Task inputs
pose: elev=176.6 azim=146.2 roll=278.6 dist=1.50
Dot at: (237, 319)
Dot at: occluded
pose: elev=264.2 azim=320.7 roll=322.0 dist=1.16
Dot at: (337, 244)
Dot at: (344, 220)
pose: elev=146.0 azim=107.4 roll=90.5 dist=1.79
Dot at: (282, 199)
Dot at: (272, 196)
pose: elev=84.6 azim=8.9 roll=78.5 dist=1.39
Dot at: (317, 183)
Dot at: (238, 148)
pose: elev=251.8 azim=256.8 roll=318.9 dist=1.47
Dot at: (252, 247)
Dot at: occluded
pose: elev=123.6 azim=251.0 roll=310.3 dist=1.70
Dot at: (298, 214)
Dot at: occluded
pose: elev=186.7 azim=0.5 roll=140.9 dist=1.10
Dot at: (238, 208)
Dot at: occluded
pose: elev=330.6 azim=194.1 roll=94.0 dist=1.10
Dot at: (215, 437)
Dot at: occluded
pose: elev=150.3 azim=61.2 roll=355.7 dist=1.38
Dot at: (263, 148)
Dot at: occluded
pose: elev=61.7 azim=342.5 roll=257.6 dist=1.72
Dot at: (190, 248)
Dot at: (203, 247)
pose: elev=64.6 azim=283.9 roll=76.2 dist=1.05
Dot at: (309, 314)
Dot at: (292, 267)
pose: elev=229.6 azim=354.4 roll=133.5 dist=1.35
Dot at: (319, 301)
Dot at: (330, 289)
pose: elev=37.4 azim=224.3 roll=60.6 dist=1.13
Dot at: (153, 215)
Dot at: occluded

What the task asks
Starting with the line that contains "pose: elev=229.6 azim=354.4" and going on through the end of the records above, lay out those lines as a JSON list of strings, one string per line, leaving out any blank lines.

Expected answer
[
  "pose: elev=229.6 azim=354.4 roll=133.5 dist=1.35",
  "Dot at: (319, 301)",
  "Dot at: (330, 289)",
  "pose: elev=37.4 azim=224.3 roll=60.6 dist=1.13",
  "Dot at: (153, 215)",
  "Dot at: occluded"
]